INFORMATION START
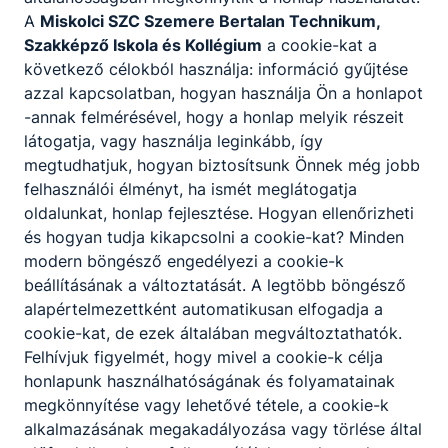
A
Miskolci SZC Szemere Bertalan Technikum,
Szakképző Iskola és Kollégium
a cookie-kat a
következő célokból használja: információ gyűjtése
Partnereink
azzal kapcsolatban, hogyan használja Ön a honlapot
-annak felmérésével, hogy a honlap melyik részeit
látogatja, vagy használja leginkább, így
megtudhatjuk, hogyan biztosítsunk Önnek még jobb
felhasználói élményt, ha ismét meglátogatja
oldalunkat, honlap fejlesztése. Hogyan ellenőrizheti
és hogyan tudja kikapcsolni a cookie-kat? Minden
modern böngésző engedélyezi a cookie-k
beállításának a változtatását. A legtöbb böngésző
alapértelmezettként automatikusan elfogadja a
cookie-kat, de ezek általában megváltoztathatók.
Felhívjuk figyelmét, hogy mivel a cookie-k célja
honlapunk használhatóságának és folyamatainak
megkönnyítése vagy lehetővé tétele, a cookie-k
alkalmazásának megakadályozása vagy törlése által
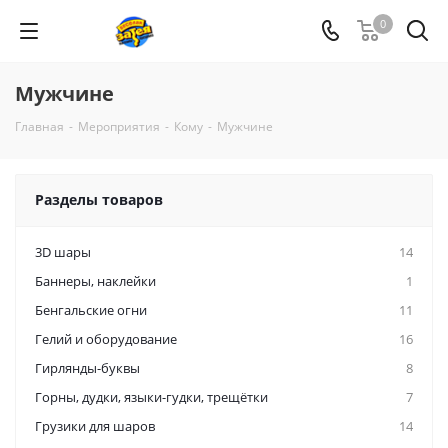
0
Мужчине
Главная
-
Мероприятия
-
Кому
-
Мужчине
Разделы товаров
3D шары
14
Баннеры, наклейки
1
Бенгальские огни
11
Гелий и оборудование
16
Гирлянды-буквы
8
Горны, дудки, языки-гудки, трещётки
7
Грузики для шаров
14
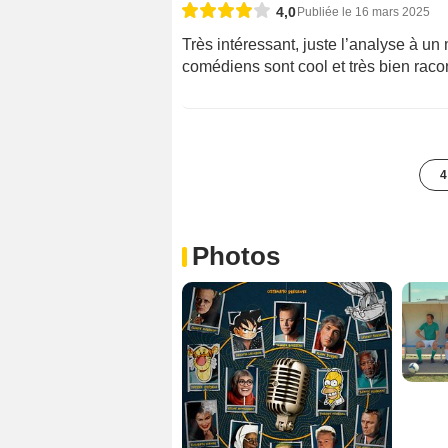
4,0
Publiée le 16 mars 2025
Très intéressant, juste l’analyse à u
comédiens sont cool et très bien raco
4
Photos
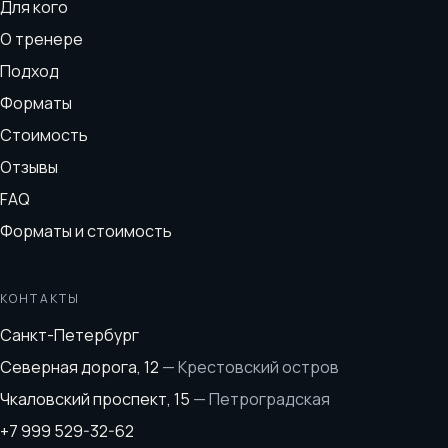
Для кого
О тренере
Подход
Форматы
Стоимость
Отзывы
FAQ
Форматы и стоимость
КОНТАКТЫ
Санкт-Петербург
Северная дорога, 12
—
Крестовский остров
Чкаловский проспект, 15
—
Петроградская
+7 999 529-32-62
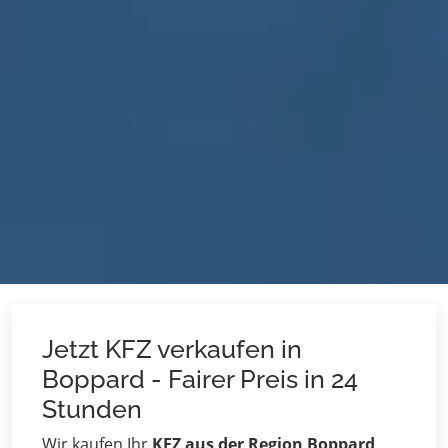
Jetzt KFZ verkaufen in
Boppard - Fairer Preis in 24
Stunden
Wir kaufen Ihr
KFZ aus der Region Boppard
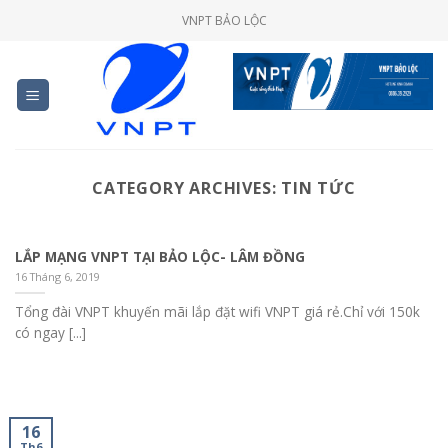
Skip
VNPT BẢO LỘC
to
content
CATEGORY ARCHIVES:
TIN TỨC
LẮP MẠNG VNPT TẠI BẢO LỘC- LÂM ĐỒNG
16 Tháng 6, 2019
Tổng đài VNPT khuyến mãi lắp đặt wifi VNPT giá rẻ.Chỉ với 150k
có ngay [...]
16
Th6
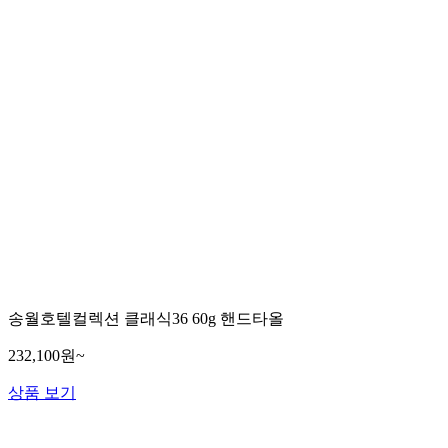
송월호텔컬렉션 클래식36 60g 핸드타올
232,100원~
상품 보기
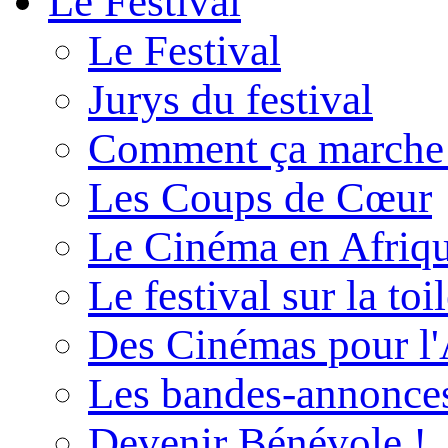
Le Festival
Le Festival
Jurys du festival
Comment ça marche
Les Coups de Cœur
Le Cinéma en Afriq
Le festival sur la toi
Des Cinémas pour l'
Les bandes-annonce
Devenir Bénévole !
INFORMATION END
§ **TASK REQUIREMENTS**: Can you rewrite the text of all the records above, changing "Boppard" to "Koblenz" and keeping everything else the same? Leave the pictures out of your answer.

§ **TASK SOLUTION**:
A
Miskolci SZC Szemere Bertalan Technikum,
Szakképző Iskola és Kollégium
a cookie-kat a
következő célokból használja: információ gyűjtése
Partnereink
azzal kapcsolatban, hogyan használja Ön a honlapot
-annak felmérésével, hogy a honlap melyik részeit
látogatja, vagy használja leginkább, így
megtudhatjuk, hogyan biztosítsunk Önnek még jobb
felhasználói élményt, ha ismét meglátogatja
oldalunkat, honlap fejlesztése. Hogyan ellenőrizheti
és hogyan tudja kikapcsolni a cookie-kat? Minden
modern böngésző engedélyezi a cookie-k
beállításának a változtatását. A legtöbb böngésző
alapértelmezettként automatikusan elfogadja a
cookie-kat, de ezek általában megváltoztathatók.
Felhívjuk figyelmét, hogy mivel a cookie-k célja
honlapunk használhatóságának és folyamatainak
megkönnyítése vagy lehetővé tétele, a cookie-k
alkalmazásának megakadályozása vagy törlése által
0
Мужчине
Главная
-
Мероприятия
-
Кому
-
Мужчине
Разделы товаров
3D шары
14
Баннеры, наклейки
1
Бенгальские огни
11
Гелий и оборудование
16
Гирлянды-буквы
8
Горны, дудки, языки-гудки, трещётки
7
Грузики для шаров
14
4,0
Publiée le 16 mars 2025
Très intéressant, juste l’analyse à u
comédiens sont cool et très bien raco
4
Photos
Для кого
О тренере
Подход
Форматы
Стоимость
Отзывы
FAQ
Форматы и стоимость
КОНТАКТЫ
Санкт-Петербург
Северная дорога, 12
—
Крестовский остров
Чкаловский проспект, 15
—
Петроградская
+7 999 529-32-62
Jetzt KFZ verkaufen in
Koblenz - Fairer Preis in 24
Stunden
Wir kaufen Ihr
KFZ aus der Region Koblenz
Skip
VNPT BẢO LỘC
to
content
CATEGORY ARCHIVES:
TIN TỨC
LẮP MẠNG VNPT TẠI BẢO LỘC- LÂM ĐỒNG
16 Tháng 6, 2019
Tổng đài VNPT khuyến mãi lắp đặt wifi VNPT giá rẻ.Chỉ với 150k
có ngay [...]
16
Th6
송월호텔컬렉션 클래식36 60g 핸드타올
232,100원~
상품 보기
Le Festival
Le Festival
Jurys du festival
Comment ça marche
Les Coups de Cœur
Le Cinéma en Afriq
Le festival sur la toi
Des Cinémas pour l'
Les bandes-annonce
Devenir Bénévole !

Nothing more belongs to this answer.